Verify that the function u(x, y, z) = log x^2 + y^2 is a solution of the two dimensional Laplace equation u_xx + u_yy = 0 everywhere, except of course at the origin where f is not defined. Verify that the following functions solve the wave equation, u_tt = u_xx u(x, t) = cos(4x) cos(4t) u(x, t) = f(x - t) + f(x + 1), where f is any differentiable function of one variable.

Answer 1

The function
`u(x,y,z)=log ( x^(2) +y^(2))` is indeed a solution of the two dimensional Laplace equation
`u_(xx) +u_(yy) =0`.

The wave equation
`u_(tt) =u_(xx)` is satisfied by the function
`u(x,t)=cos(4x)cos(4t)` but not by the function
`u(x,t)=f(x-t)+f(x+1)`.

Explanation:

To verify that the function
`u(x,y,z)=log ( x^(2) +y^(2))` is a solution of the 2D Laplace equation we calculate the second partial derivative with respect to x and then with respect to t.

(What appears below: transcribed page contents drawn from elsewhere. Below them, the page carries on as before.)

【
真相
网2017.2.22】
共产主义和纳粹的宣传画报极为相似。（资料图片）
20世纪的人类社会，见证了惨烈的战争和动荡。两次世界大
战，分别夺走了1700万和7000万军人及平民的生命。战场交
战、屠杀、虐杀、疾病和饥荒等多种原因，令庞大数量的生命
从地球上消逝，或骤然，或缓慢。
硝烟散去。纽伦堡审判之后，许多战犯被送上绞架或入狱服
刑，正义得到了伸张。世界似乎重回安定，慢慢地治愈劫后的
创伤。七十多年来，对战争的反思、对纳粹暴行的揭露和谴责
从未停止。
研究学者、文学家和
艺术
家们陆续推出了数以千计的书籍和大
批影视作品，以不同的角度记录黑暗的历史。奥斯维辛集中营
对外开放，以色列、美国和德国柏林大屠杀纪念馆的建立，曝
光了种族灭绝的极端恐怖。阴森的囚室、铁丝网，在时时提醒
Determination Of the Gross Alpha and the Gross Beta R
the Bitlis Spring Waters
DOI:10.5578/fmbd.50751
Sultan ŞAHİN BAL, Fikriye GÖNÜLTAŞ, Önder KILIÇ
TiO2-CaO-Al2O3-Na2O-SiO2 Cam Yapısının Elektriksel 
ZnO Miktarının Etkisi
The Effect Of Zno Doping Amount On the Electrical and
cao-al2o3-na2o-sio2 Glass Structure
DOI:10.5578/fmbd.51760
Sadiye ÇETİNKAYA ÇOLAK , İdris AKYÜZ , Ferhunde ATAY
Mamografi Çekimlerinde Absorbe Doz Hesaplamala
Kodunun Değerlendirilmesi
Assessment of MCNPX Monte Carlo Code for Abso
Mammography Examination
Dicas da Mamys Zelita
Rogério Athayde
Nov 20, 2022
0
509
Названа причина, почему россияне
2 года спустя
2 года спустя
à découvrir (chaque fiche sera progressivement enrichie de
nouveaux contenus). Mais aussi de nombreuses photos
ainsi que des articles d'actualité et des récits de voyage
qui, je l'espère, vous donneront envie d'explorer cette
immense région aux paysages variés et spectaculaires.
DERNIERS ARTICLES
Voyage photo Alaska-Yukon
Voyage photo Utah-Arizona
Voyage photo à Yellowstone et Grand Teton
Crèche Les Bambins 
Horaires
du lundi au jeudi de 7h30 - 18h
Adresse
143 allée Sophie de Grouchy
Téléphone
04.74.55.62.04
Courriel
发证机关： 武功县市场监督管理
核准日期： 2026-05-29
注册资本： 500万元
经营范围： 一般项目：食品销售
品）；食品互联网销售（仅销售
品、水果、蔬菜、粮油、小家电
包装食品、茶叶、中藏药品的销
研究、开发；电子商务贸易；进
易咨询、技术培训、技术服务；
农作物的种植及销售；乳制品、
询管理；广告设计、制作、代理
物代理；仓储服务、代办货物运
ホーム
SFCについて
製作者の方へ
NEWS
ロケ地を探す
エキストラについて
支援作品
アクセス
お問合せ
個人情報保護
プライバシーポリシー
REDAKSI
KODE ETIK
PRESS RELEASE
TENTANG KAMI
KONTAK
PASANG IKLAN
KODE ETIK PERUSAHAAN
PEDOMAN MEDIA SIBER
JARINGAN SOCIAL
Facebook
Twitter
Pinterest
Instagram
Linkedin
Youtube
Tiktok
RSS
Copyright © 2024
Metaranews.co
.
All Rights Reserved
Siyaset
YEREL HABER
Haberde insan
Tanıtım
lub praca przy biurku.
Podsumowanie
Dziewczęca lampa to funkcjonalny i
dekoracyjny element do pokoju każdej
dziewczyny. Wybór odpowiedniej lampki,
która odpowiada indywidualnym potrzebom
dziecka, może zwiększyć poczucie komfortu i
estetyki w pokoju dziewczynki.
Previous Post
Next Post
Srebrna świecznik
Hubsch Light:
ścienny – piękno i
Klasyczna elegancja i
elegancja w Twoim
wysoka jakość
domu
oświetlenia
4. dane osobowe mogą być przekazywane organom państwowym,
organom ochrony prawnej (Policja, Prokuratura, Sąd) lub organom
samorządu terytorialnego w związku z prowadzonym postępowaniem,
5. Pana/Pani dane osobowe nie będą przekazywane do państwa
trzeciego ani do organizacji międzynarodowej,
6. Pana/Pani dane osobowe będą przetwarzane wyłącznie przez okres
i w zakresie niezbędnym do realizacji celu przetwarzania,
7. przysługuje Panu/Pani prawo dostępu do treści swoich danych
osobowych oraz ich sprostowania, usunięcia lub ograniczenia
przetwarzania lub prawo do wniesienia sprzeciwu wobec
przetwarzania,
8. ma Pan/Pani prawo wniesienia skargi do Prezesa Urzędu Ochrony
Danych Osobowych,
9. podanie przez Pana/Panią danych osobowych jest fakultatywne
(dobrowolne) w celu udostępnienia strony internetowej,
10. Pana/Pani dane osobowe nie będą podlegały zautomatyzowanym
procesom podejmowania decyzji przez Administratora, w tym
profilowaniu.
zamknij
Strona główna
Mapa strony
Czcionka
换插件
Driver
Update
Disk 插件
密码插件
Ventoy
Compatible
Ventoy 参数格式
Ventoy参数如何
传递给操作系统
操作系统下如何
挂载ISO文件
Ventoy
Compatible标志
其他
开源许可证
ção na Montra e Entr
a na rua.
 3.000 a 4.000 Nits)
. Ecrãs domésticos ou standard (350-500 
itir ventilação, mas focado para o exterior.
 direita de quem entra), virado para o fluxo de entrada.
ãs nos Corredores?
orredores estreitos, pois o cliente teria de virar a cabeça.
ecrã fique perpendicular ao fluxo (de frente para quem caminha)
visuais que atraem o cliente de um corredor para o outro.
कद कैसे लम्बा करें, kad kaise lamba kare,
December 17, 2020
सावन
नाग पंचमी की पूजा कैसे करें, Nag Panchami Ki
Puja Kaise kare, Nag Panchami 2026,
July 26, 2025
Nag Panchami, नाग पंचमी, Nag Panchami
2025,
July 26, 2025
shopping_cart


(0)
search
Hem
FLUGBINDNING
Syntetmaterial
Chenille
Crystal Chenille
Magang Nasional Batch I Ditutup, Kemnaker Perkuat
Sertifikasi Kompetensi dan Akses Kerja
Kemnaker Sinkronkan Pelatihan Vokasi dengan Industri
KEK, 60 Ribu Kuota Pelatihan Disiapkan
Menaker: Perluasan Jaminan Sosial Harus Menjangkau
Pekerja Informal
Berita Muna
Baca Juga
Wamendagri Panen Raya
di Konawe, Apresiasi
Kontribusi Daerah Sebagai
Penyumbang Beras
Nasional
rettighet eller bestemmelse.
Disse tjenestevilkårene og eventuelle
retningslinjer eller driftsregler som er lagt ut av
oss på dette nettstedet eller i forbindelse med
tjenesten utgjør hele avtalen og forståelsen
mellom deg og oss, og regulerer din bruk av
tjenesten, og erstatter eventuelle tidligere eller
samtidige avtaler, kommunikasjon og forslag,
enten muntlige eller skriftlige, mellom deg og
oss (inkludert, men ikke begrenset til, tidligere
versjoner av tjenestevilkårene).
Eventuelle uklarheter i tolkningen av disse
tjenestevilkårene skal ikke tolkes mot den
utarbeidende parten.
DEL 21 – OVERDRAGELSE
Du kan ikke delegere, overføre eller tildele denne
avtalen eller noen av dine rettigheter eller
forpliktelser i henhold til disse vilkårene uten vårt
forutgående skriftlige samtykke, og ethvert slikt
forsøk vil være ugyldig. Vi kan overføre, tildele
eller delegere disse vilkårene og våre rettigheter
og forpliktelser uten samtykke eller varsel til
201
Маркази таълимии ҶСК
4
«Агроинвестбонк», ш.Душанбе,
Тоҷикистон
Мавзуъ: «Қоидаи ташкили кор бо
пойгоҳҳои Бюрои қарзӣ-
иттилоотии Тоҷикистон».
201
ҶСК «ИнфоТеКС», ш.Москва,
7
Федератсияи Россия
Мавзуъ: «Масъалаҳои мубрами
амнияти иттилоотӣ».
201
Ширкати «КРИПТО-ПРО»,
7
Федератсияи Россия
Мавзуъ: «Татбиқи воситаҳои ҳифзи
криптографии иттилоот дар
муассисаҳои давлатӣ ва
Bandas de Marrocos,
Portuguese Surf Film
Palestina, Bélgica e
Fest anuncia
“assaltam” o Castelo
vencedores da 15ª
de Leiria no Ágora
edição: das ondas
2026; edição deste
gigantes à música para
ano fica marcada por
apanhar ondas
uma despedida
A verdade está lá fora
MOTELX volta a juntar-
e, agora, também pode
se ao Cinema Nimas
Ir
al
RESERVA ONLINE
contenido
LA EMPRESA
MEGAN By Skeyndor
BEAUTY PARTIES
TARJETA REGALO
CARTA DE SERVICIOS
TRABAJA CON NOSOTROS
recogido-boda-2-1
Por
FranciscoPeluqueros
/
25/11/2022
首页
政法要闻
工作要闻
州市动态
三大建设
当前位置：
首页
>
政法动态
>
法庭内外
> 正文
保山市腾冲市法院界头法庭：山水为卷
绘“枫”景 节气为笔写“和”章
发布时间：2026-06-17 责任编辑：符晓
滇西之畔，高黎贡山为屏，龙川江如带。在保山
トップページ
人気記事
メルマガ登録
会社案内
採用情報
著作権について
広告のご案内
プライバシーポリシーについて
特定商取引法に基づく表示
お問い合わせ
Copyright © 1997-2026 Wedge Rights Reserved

`u_(xx)=(2)/(ln(10))((x^(2) +y^(2))^(-1) -2x^(2) (x^(2) +y^(2))^(-2))`

`u_(yy)=(2)/(ln(10))((x^(2) +y^(2))^(-1) -2y^(2) (x^(2) +y^(2))^(-2))`

then we introduce it in the equation
`u_(xx) +u_(yy) =0`

we get that
`(2)/(ln(10)) ((2)/((x^(2)+y^(2)) ) - (2)/((x^(2)+y^(2) ) ) )=0`

To see if the functions 1)
`u(x,t)=cos(4x)cos(4t)` and 2)
`u(x,t)=f(x-t)+f(x+1)` solve the wave equation we have to calculate the second partial derivative with respect to x and the with respect to t for each function. Then we see if they are equal.

1)
`u_(xx)=-16 cos (4x) cos (4t)`

`u_(tt)=-16cos(4x)cos(4t)`

we see for the above expressions that
`u_(tt) =u_(xx)`

2) with this function we will have to use the chain rule

If we call
`s=x-t` and
`w=x+1` then we have that

`u(x,t)=f(x-t)+f(x+1)=f(s)+f(w)`

So
`(\partial u)/(\partial x)=(df)/(ds)(\partial s)/(\partial x) +(df)/(dw) (\partial w)/(\partial x)`

because we have
`(\partial s)/(\partial x) =1` and
`(\partial w)/(\partial x) =1`

then
`(\partial u)/(\partial x) =f'(s)+f'(w)`

⇒
`(\partial^(2) u )/(\partial x^(2) ) =(\partial)/(\partial x) (f'(s))+ (\partial)/(\partial x) (f'(w))`

⇒
`(\partial^(2) u )/( \partial x^(2) ) =(d)/(ds) (f'(s))(\partial s)/(\partial x) +(d)/(ds) (f'(w))(\partial w)/(\partial x)`

⇒
`(\partial^(2) u )/( \partial x^(2) ) =f''(s)+f''(w)`

Regarding the derivatives with respect to time

`(\partial u)/(\partial t)=(df)/(ds) (\partial s)/(\partial t)+(df)/(dw) (\partial w)/(\partial t)=-(df)/(ds) =-f'(s)`

then
`(\partial^(2) u )/(\partial t^(2) ) =(\partial)/(\partial t) (-f'(s))=-(d)/(ds) (f'(s))(\partial s)/(\partial t) =f''(s)`

we see that
`(\partial^(2) u )/( \partial x^(2) ) =f''(s)+f''(w) \\eq f''(s)=(\partial^(2) u )/(\partial t^(2) )`

`u(x,t)=f(x-t)+f(x+1)` doesn´t satisfy the wave equation.